6. Big Dave, his reputation, with the store, his wife, his war record and his talking about it? His issue of the money and the blackmail? The deal? The agreement with Tolliver, Tolliver’s advance and Ed’s rejecting it? At home, with Doris, worrying? At the party, Big Dave and his confiding in him, later and Dave realising the truth? The confrontation, the anger, the fight, the knife – and Dave’s story about the Japanese and the knife? The irony that Dave had killed Tolliver because of the rash judgment that he was blackmailing him?
7. Ed, the aftermath, covering himself, listening to Birdie play? Entranced by her? His friendship with her father? Contemplating? The aftermath of the killing, his character and adjusting to the situation, continuing his work?
8. Doris’s arrest, the police coming to him in the barbershop and his shock, in the prison?
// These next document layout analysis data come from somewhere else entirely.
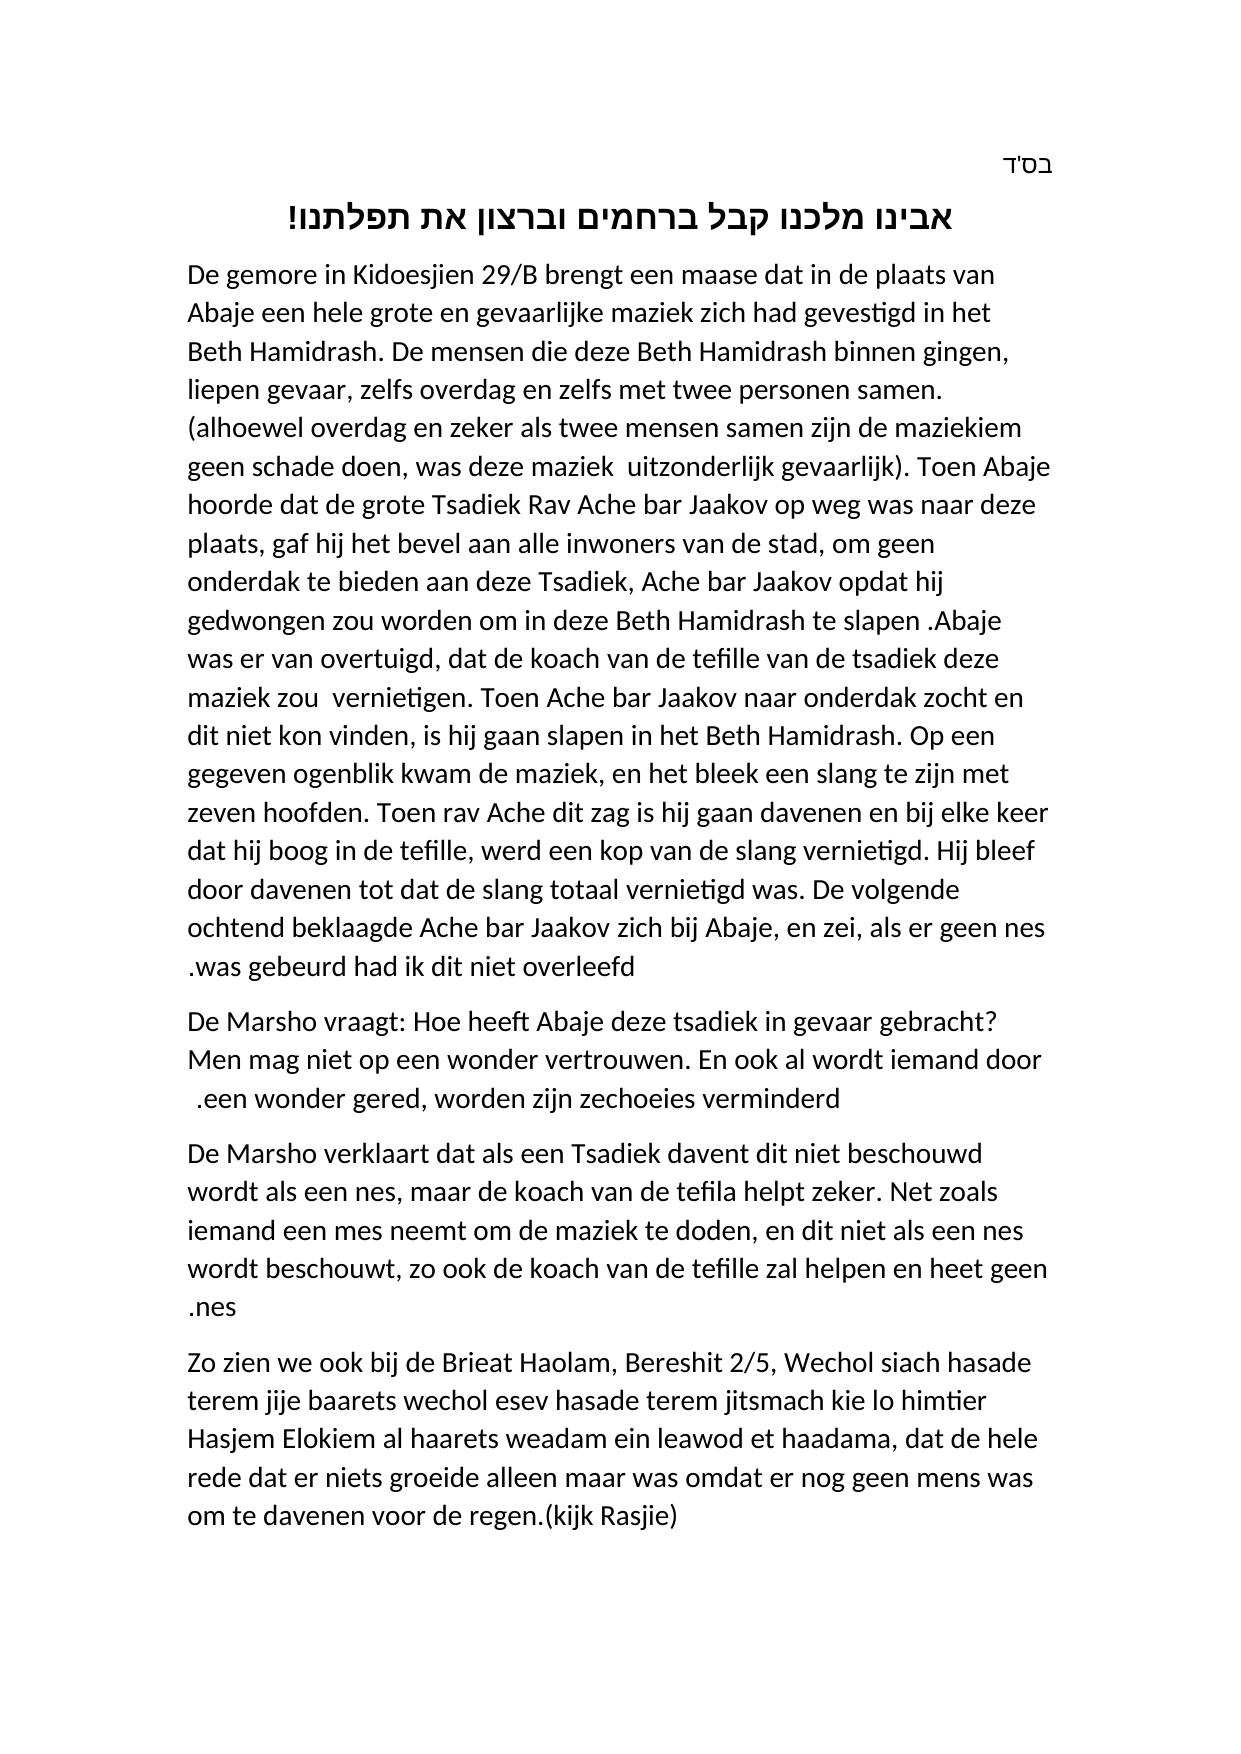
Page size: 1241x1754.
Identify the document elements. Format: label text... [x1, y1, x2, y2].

text De gemore in Kidoesjien 29/B brengt een maase dat in de plaats van Abaje een hele grote en gevaarlijke maziek zich had gevestigd in het Beth Hamidrash. De mensen die deze Beth Hamidrash binnen gingen, liepen gevaar, zelfs overdag en zelfs met twee personen samen. (alhoewel overdag en zeker als twee mensen samen zijn de maziekiem geen schade doen, was deze maziek uitzonderlijk gevaarlijk). Toen Abaje hoorde dat de grote Tsadiek Rav Ache bar Jaakov op weg was naar deze plaats, gaf hij het bevel aan alle inwoners van de stad, om geen onderdak te bieden aan deze Tsadiek, Ache bar Jaakov opdat hij gedwongen zou worden om in deze Beth Hamidrash te slapen .Abaje was er van overtuigd, dat de koach van de tefille van de tsadiek deze maziek zou vernietigen. Toen Ache bar Jaakov naar onderdak zocht en dit niet kon vinden, is hij gaan slapen in het Beth Hamidrash. Op een gegeven ogenblik kwam de maziek, en het bleek een slang te zijn met zeven hoofden. Toen rav Ache dit zag is hij gaan davenen en bij elke keer dat hij boog in de tefille, werd een kop van de slang vernietigd. Hij bleef door davenen tot dat de slang totaal vernietigd was. De volgende ochtend beklaagde Ache bar Jaakov zich bij Abaje, en zei, als er geen nes was gebeurd had ik dit niet overleefd. [187, 256, 1053, 983]
text אבינו מלכנו קבל ברחמים וברצון את תפלתנו! [187, 198, 1053, 236]
text בס'ד [187, 150, 1053, 179]
text Zo zien we ook bij de Brieat Haolam, Bereshit 2/5, Wechol siach hasade terem jije baarets wechol esev hasade terem jitsmach kie lo himtier Hasjem Elokiem al haarets weadam ein leawod et haadama, dat de hele rede dat er niets groeide alleen maar was omdat er nog geen mens was om te davenen voor de regen.(kijk Rasjie) [187, 1344, 1053, 1533]
text De Marsho verklaart dat als een Tsadiek davent dit niet beschouwd wordt als een nes, maar de koach van de tefila helpt zeker. Net zoals iemand een mes neemt om de maziek te doden, en dit niet als een nes wordt beschouwt, zo ook de koach van de tefille zal helpen en heet geen nes. [187, 1135, 1053, 1324]
text De Marsho vraagt: Hoe heeft Abaje deze tsadiek in gevaar gebracht? Men mag niet op een wonder vertrouwen. En ook al wordt iemand door een wonder gered, worden zijn zechoeies verminderd. [187, 1003, 1053, 1115]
Riedenschneider’s rhetoric, the possibilities, his language?
9. Riedenschneider and his being full of himself, his style, talking to camera, his ideas, ignorance? Wanting to get Doris off? The preparation for the trial? His being upset at Doris’s death? His return, defending ed, the lack of money, his sense of failure?
10. Frankie, his dismay at what had happened, being upset for Doris, his getting the new barber, the new barber and his talkativeness, his anger with Ed?
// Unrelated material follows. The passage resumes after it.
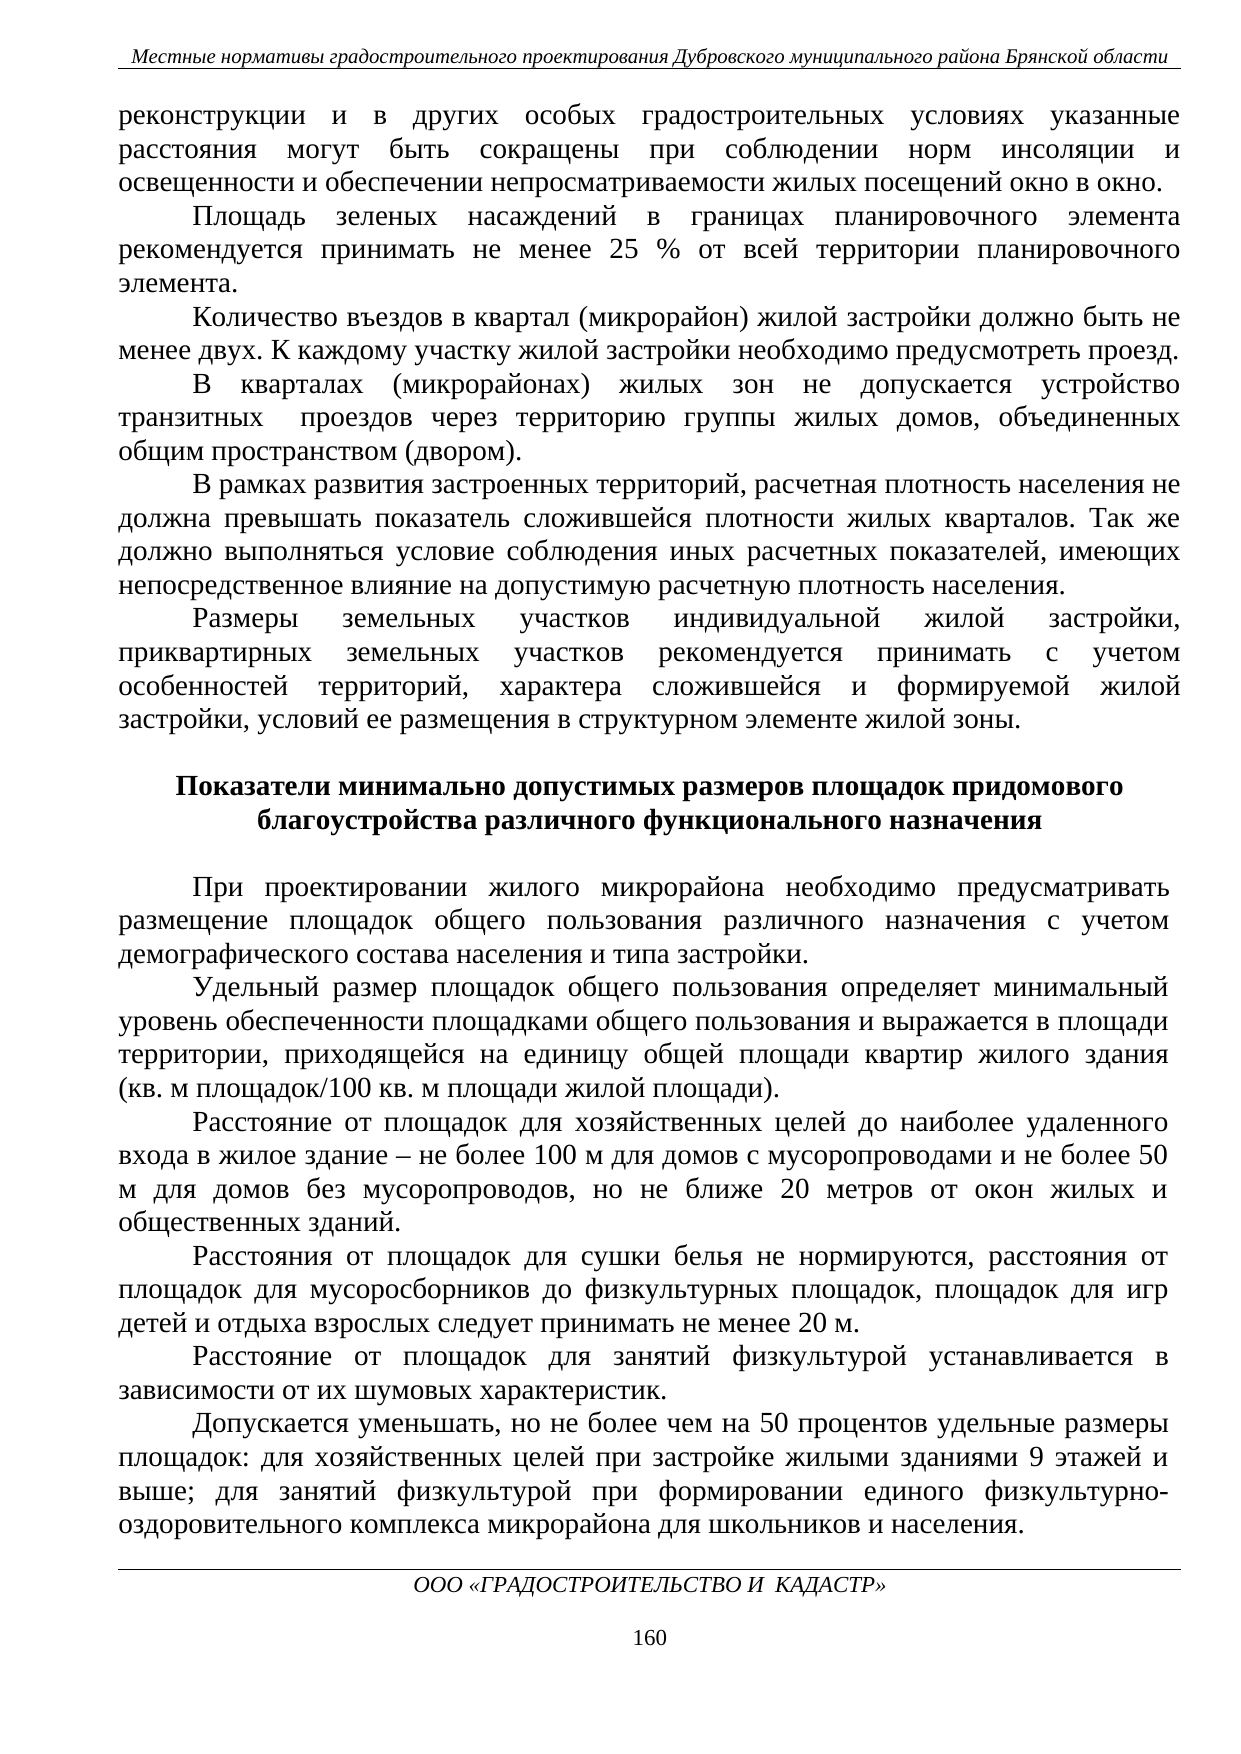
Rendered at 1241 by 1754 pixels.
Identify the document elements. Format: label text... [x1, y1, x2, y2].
11. Birdie, her age, experience, playing, the performance? Her boyfriend? Ed, his silences? Arranging the audition, her playing, the impresario saying that she was not a good player? Riding in the car with her, her offer of sex, the crash?
12. The visualising of the crash, slow-motion, the wheel turning, the dream of Doris, the salesman, the interaction? His waking up?
13. Dave, his character, his wife, two-timing his wife? The store? Wanting to put Doris in charge? Their being together at the bingo, their laughing together? Ed and his quiet observations? Doris, her character, the affair with Dave, at home, relating well to Ed, taking him for granted? Her arrest, the repercussions, her killing herself?
14. Ed waking up after the accident, the police present, the arrest, the charge? The murder of Tolliver? His going to prison, Riedenschneider not helping him? The accusations – and his decision to write his memoirs? Getting the money? Possibility for Birdie?
15. A film noir at the beginning of the 21st century, the tradition from the 1940s? The popular style, the characters? Issues of character, guilt, fidelity, betrayal, murder? Poetic justice?